**Exercise description**.
Print the listing below a second time, exactly, and omit its images.

──────

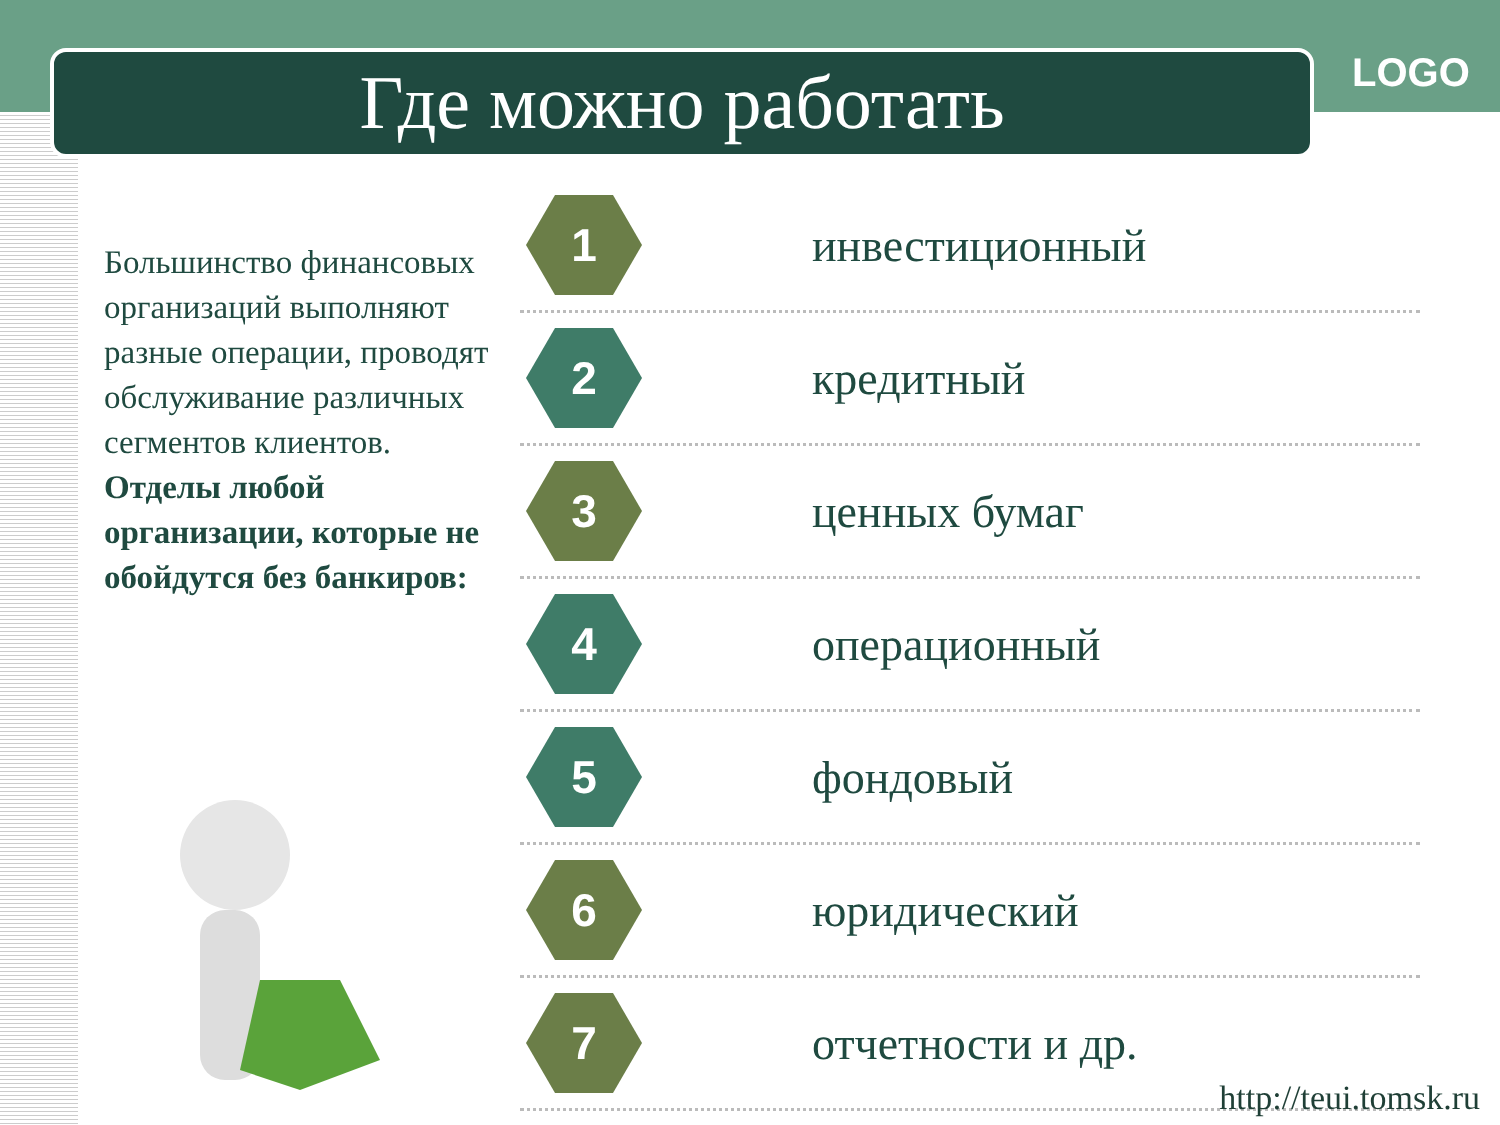Где можно работать LOGO
Большинство финансовых организаций выполняют разные операции, проводят обслуживание различных сегментов клиентов.
Отделы любой организации, которые не обойдутся без банкиров:
1
инвестиционный
2
кредитный
3
ценных бумаг
4
операционный
5
фондовый
6
юридический
7
отчетности и др.
http://teui.tomsk.ru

──────

**Solution below**.
Где можно работать LOGO
Большинство финансовых организаций выполняют разные операции, проводят обслуживание различных сегментов клиентов.
Отделы любой организации, которые не обойдутся без банкиров:
1
инвестиционный
2
кредитный
3
ценных бумаг
4
операционный
5
фондовый
6
юридический
7
отчетности и др.
http://teui.tomsk.ru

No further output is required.